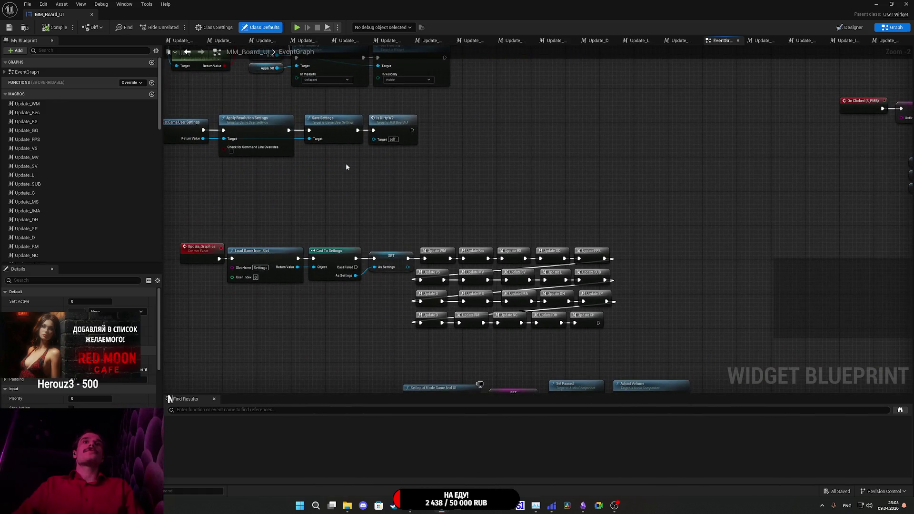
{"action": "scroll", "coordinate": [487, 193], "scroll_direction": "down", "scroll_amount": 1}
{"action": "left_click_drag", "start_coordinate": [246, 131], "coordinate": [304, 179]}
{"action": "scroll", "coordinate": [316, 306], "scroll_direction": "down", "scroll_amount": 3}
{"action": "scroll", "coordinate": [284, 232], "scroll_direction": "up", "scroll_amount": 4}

┄┄┄┄┄┄

# EXERCISE PROMPT:
Scan the data above, find each line with "scroll", and copy it.

# TASK ANSWER:
{"action": "scroll", "coordinate": [487, 193], "scroll_direction": "down", "scroll_amount": 1}
{"action": "scroll", "coordinate": [316, 306], "scroll_direction": "down", "scroll_amount": 3}
{"action": "scroll", "coordinate": [284, 232], "scroll_direction": "up", "scroll_amount": 4}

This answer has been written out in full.